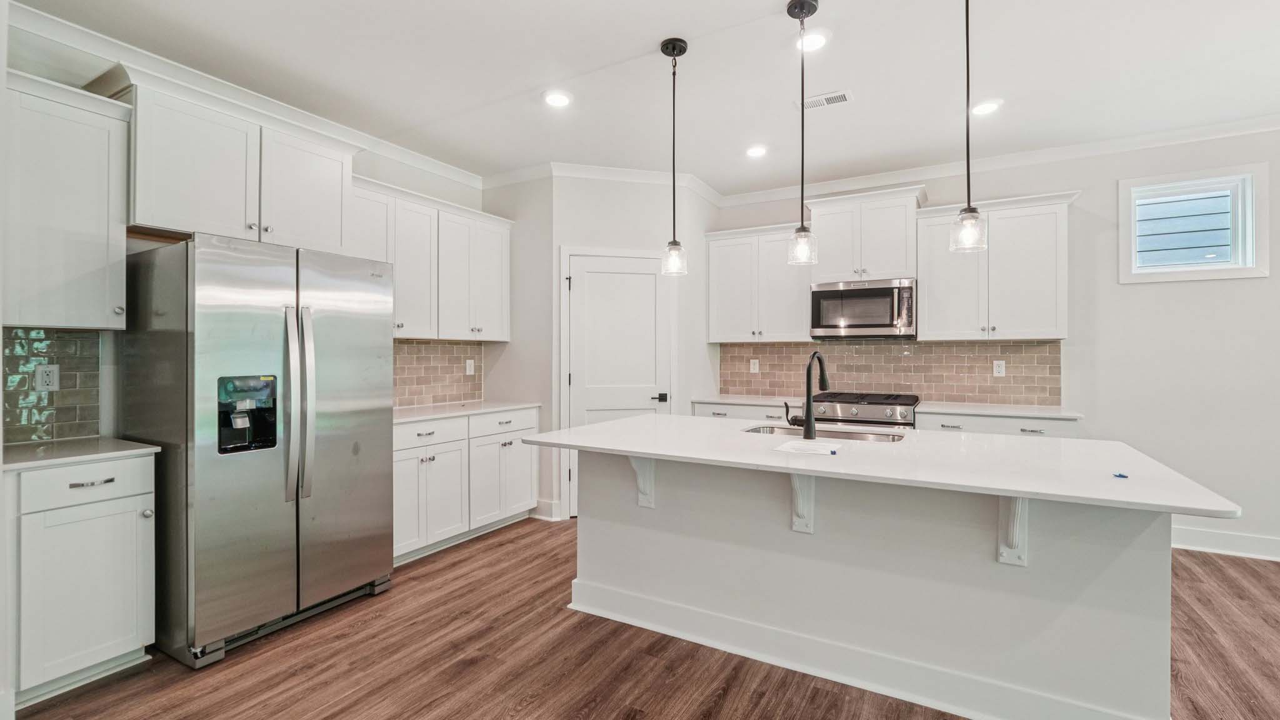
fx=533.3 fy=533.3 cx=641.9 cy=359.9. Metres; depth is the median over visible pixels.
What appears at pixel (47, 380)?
outlet
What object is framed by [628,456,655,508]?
corbel
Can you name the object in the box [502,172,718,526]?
pantry wall
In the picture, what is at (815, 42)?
recessed light
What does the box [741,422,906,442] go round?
sink
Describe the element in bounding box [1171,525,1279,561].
baseboard
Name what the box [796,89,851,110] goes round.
ceiling vent
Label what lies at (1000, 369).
outlet
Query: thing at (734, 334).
upper cabinet
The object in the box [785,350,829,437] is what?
faucet
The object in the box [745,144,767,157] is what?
recessed light
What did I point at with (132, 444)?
countertop
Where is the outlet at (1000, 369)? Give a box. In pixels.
[992,358,1005,376]
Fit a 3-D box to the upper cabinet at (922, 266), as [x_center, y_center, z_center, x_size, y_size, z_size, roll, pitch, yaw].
[2.560,-0.651,3.925,0.967,0.991,0.365,0,0,29]
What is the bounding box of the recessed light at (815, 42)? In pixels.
[796,30,828,51]
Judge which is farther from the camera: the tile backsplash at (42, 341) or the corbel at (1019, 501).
the tile backsplash at (42, 341)
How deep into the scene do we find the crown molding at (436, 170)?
2.84 m
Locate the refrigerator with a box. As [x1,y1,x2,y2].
[121,233,394,670]
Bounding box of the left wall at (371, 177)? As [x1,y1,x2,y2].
[1,8,497,454]
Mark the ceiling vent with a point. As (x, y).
(836, 94)
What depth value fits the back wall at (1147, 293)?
3.58 m
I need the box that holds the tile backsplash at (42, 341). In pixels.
[0,327,103,443]
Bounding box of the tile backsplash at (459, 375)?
[391,339,484,407]
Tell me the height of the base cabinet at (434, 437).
0.877 m
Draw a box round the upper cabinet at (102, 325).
[1,66,131,329]
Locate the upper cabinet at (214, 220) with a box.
[105,66,357,253]
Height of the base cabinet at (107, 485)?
0.872 m
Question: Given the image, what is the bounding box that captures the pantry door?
[563,253,671,510]
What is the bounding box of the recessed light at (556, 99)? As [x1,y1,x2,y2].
[542,90,572,107]
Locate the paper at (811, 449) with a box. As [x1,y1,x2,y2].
[773,440,838,455]
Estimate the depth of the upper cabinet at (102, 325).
2.18 m
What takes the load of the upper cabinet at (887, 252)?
attached to the back wall at (1147, 293)
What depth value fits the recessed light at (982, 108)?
3.19 m
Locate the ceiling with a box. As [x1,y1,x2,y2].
[3,0,1279,195]
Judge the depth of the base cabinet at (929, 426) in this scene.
3.54 m
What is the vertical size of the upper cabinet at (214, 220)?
0.662 m
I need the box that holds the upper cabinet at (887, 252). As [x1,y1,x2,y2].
[803,185,928,283]
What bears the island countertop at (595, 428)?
on the kitchen island
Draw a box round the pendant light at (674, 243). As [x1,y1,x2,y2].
[659,35,688,276]
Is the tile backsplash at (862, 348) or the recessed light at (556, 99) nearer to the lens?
the recessed light at (556, 99)
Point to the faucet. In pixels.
(809, 410)
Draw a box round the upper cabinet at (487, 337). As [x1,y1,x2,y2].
[350,173,513,340]
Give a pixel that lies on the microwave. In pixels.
(866, 323)
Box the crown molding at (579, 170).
[484,160,723,201]
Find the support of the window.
in the back wall at (1147, 293)
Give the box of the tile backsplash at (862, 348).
[716,339,1064,405]
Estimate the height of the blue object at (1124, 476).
0.012 m
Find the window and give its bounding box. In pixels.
[1120,161,1268,282]
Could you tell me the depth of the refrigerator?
2.35 m
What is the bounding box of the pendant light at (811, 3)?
[785,0,818,266]
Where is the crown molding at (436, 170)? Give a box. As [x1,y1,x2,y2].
[3,0,485,191]
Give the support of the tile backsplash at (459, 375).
attached to the left wall at (371, 177)
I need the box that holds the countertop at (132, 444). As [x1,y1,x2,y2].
[0,435,159,471]
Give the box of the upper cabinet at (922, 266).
[916,188,1075,340]
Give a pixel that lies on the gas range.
(852, 407)
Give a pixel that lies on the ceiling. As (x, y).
(864, 110)
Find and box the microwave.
[810,276,916,339]
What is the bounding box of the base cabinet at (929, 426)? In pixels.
[912,409,1081,436]
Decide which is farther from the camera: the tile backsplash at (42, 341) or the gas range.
the gas range
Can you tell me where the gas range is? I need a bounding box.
[810,391,920,431]
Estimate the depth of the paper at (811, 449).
2.15 m
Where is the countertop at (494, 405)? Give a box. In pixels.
[392,399,540,421]
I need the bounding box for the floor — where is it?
[1,518,1279,719]
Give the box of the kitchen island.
[549,448,1196,719]
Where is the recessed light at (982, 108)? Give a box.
[970,99,1001,115]
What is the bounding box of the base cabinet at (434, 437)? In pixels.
[393,406,538,563]
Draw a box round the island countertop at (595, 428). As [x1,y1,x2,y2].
[514,413,1244,518]
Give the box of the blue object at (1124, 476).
[1112,471,1129,478]
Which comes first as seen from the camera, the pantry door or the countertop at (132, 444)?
the countertop at (132, 444)
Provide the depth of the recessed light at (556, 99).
3.10 m
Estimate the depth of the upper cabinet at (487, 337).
3.81 m
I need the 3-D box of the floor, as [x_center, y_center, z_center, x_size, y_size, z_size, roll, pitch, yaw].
[1.069,1.306,0.980,7.606,0.092,6.823,0,0,29]
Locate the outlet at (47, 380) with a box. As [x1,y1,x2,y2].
[34,363,59,390]
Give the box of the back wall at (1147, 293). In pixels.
[712,125,1279,560]
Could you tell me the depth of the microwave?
4.09 m
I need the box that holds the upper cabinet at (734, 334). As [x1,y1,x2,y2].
[706,221,814,341]
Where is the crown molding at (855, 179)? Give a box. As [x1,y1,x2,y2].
[706,113,1279,208]
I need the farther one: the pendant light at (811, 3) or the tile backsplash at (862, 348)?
the tile backsplash at (862, 348)
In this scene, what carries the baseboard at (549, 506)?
attached to the pantry wall at (552, 293)
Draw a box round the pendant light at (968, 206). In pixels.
[949,0,988,255]
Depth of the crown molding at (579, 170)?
4.29 m
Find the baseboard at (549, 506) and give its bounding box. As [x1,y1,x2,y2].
[532,498,563,520]
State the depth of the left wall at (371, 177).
2.50 m
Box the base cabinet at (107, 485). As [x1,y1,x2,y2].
[6,453,156,706]
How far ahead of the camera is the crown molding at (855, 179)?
3.89 m
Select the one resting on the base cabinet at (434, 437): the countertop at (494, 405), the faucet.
the countertop at (494, 405)
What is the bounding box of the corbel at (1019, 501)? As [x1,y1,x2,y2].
[996,494,1028,566]
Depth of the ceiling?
2.80 m
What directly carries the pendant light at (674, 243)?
hanging from the ceiling
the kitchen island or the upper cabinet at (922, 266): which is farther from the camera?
the upper cabinet at (922, 266)
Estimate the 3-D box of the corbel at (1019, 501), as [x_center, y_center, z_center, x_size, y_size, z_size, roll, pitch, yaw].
[1.216,0.542,1.732,0.073,0.310,0.234,0,0,29]
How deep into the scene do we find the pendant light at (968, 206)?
2.02 m

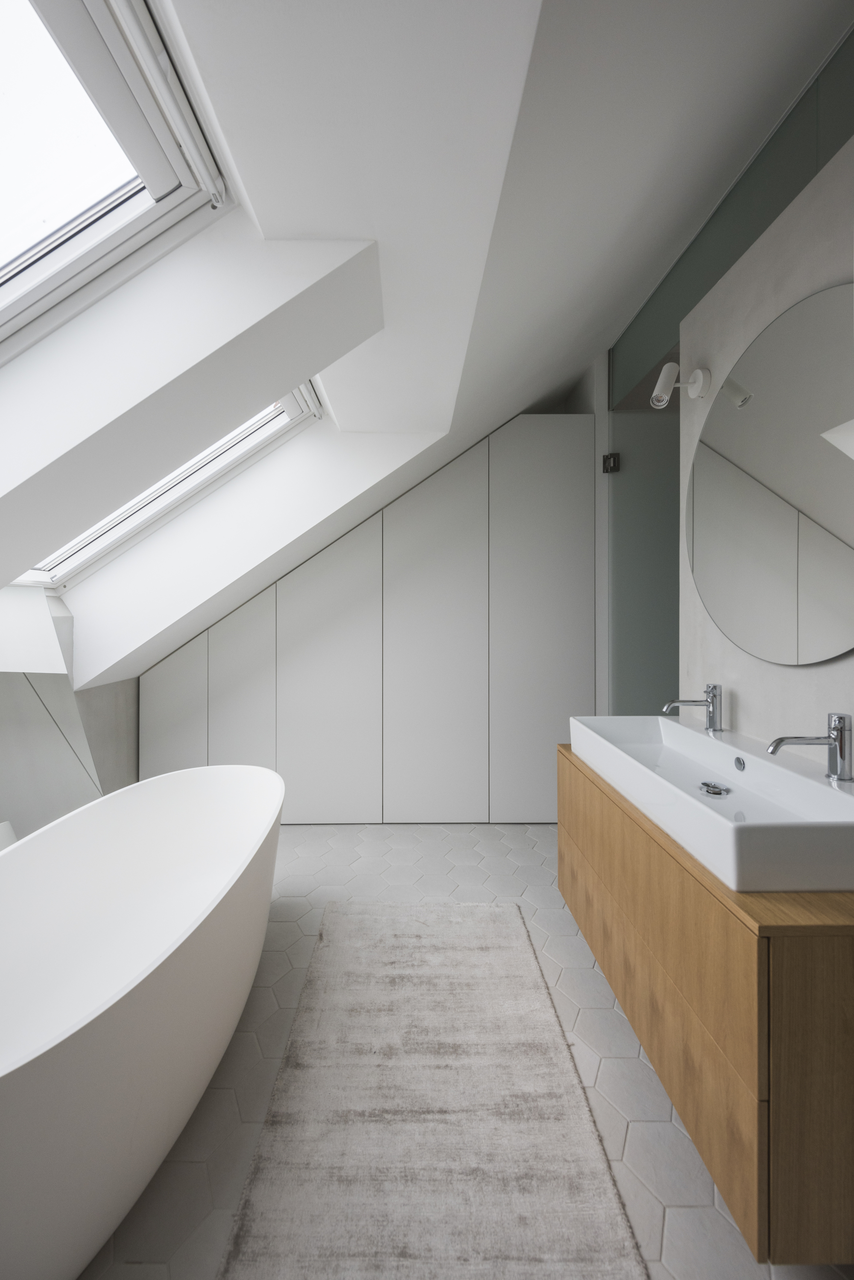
══════════
Task statement => Each record above should be duplicated word for word, with no pictures included.

Task response =>
fx=533.3 fy=533.3 cx=641.9 cy=359.9. Metres; depth is the median over visible pixels.
What appears at pixel (47, 380)?
outlet
What object is framed by [628,456,655,508]?
corbel
Can you name the object in the box [502,172,718,526]?
pantry wall
In the picture, what is at (815, 42)?
recessed light
What does the box [741,422,906,442] go round?
sink
Describe the element in bounding box [1171,525,1279,561].
baseboard
Name what the box [796,89,851,110] goes round.
ceiling vent
Label what lies at (1000, 369).
outlet
Query: thing at (734, 334).
upper cabinet
The object in the box [785,350,829,437] is what?
faucet
The object in the box [745,144,767,157] is what?
recessed light
What did I point at with (132, 444)?
countertop
Where is the outlet at (1000, 369)? Give a box. In pixels.
[992,358,1005,376]
Fit a 3-D box to the upper cabinet at (922, 266), as [x_center, y_center, z_center, x_size, y_size, z_size, roll, pitch, yaw].
[2.560,-0.651,3.925,0.967,0.991,0.365,0,0,29]
What is the bounding box of the recessed light at (815, 42)? In pixels.
[796,30,828,51]
Judge which is farther from the camera: the tile backsplash at (42, 341) or the corbel at (1019, 501).
the tile backsplash at (42, 341)
How deep into the scene do we find the crown molding at (436, 170)?
2.84 m
Locate the refrigerator with a box. As [x1,y1,x2,y2].
[121,233,394,670]
Bounding box of the left wall at (371, 177)? As [x1,y1,x2,y2].
[1,8,497,454]
Mark the ceiling vent with a point. As (x, y).
(836, 94)
What depth value fits the back wall at (1147, 293)?
3.58 m
I need the box that holds the tile backsplash at (42, 341). In pixels.
[0,327,103,443]
Bounding box of the tile backsplash at (459, 375)?
[391,339,484,407]
Tell me the height of the base cabinet at (434, 437).
0.877 m
Draw a box round the upper cabinet at (102, 325).
[1,66,131,329]
Locate the upper cabinet at (214, 220) with a box.
[105,66,357,253]
Height of the base cabinet at (107, 485)?
0.872 m
Question: Given the image, what is the bounding box that captures the pantry door?
[563,253,671,510]
What is the bounding box of the recessed light at (556, 99)? As [x1,y1,x2,y2].
[542,90,572,107]
Locate the paper at (811, 449) with a box. As [x1,y1,x2,y2].
[773,440,838,455]
Estimate the depth of the upper cabinet at (102, 325).
2.18 m
What takes the load of the upper cabinet at (887, 252)?
attached to the back wall at (1147, 293)
What depth value fits the recessed light at (982, 108)?
3.19 m
Locate the ceiling with a box. As [x1,y1,x2,y2].
[3,0,1279,195]
Judge the depth of the base cabinet at (929, 426) in this scene.
3.54 m
What is the vertical size of the upper cabinet at (214, 220)?
0.662 m
I need the box that holds the upper cabinet at (887, 252). As [x1,y1,x2,y2].
[803,185,928,283]
What bears the island countertop at (595, 428)?
on the kitchen island
Draw a box round the pendant light at (674, 243). As [x1,y1,x2,y2].
[659,35,688,276]
Is the tile backsplash at (862, 348) or the recessed light at (556, 99) nearer to the lens?
the recessed light at (556, 99)
Point to the faucet. In pixels.
(809, 410)
Draw a box round the upper cabinet at (487, 337). As [x1,y1,x2,y2].
[350,173,513,340]
Give a pixel that lies on the microwave. In pixels.
(866, 323)
Box the crown molding at (579, 170).
[484,160,723,201]
Find the support of the window.
in the back wall at (1147, 293)
Give the box of the tile backsplash at (862, 348).
[716,339,1064,405]
Estimate the height of the blue object at (1124, 476).
0.012 m
Find the window and give its bounding box. In pixels.
[1120,161,1268,282]
Could you tell me the depth of the refrigerator?
2.35 m
What is the bounding box of the pendant light at (811, 3)?
[785,0,818,266]
Where is the crown molding at (436, 170)? Give a box. As [x1,y1,x2,y2].
[3,0,485,191]
Give the support of the tile backsplash at (459, 375).
attached to the left wall at (371, 177)
I need the box that holds the countertop at (132, 444). As [x1,y1,x2,y2].
[0,435,159,471]
Give the box of the upper cabinet at (922, 266).
[916,188,1075,340]
Give a pixel that lies on the gas range.
(852, 407)
Give a pixel that lies on the ceiling. As (x, y).
(864, 110)
Find and box the microwave.
[810,276,916,339]
What is the bounding box of the base cabinet at (929, 426)? In pixels.
[912,409,1081,436]
Decide which is farther from the camera: the tile backsplash at (42, 341) or the gas range.
the gas range
Can you tell me where the gas range is? I need a bounding box.
[810,391,920,431]
Estimate the depth of the paper at (811, 449).
2.15 m
Where is the countertop at (494, 405)? Give a box. In pixels.
[392,399,540,421]
I need the bounding box for the floor — where is it?
[1,518,1279,719]
Give the box of the kitchen island.
[549,448,1196,719]
Where is the recessed light at (982, 108)? Give a box.
[970,99,1001,115]
What is the bounding box of the base cabinet at (434, 437)? In pixels.
[393,406,538,563]
Draw a box round the island countertop at (595, 428). As [x1,y1,x2,y2].
[514,413,1244,518]
Give the box of the blue object at (1124, 476).
[1112,471,1129,478]
Which comes first as seen from the camera, the pantry door or the countertop at (132, 444)?
the countertop at (132, 444)
Provide the depth of the recessed light at (556, 99).
3.10 m
Estimate the depth of the upper cabinet at (487, 337).
3.81 m
I need the 3-D box of the floor, as [x_center, y_center, z_center, x_size, y_size, z_size, roll, pitch, yaw].
[1.069,1.306,0.980,7.606,0.092,6.823,0,0,29]
Locate the outlet at (47, 380) with a box. As [x1,y1,x2,y2].
[34,363,59,390]
Give the box of the back wall at (1147, 293). In pixels.
[712,125,1279,560]
Could you tell me the depth of the microwave?
4.09 m
I need the box that holds the upper cabinet at (734, 334). As [x1,y1,x2,y2].
[706,221,814,341]
Where is the crown molding at (855, 179)? Give a box. As [x1,y1,x2,y2].
[706,113,1279,208]
I need the farther one: the pendant light at (811, 3) or the tile backsplash at (862, 348)?
the tile backsplash at (862, 348)
In this scene, what carries the baseboard at (549, 506)?
attached to the pantry wall at (552, 293)
Draw a box round the pendant light at (968, 206). In pixels.
[949,0,988,255]
Depth of the crown molding at (579, 170)?
4.29 m
Find the baseboard at (549, 506) and give its bounding box. As [x1,y1,x2,y2].
[532,498,563,520]
State the depth of the left wall at (371, 177).
2.50 m
Box the base cabinet at (107, 485). As [x1,y1,x2,y2].
[6,453,156,706]
How far ahead of the camera is the crown molding at (855, 179)?
3.89 m
Select the one resting on the base cabinet at (434, 437): the countertop at (494, 405), the faucet.
the countertop at (494, 405)
What is the bounding box of the corbel at (1019, 501)? As [x1,y1,x2,y2].
[996,494,1028,566]
Depth of the ceiling?
2.80 m
What directly carries the pendant light at (674, 243)?
hanging from the ceiling
the kitchen island or the upper cabinet at (922, 266): which is farther from the camera?
the upper cabinet at (922, 266)
Estimate the 3-D box of the corbel at (1019, 501), as [x_center, y_center, z_center, x_size, y_size, z_size, roll, pitch, yaw].
[1.216,0.542,1.732,0.073,0.310,0.234,0,0,29]
How deep into the scene do we find the pendant light at (968, 206)?
2.02 m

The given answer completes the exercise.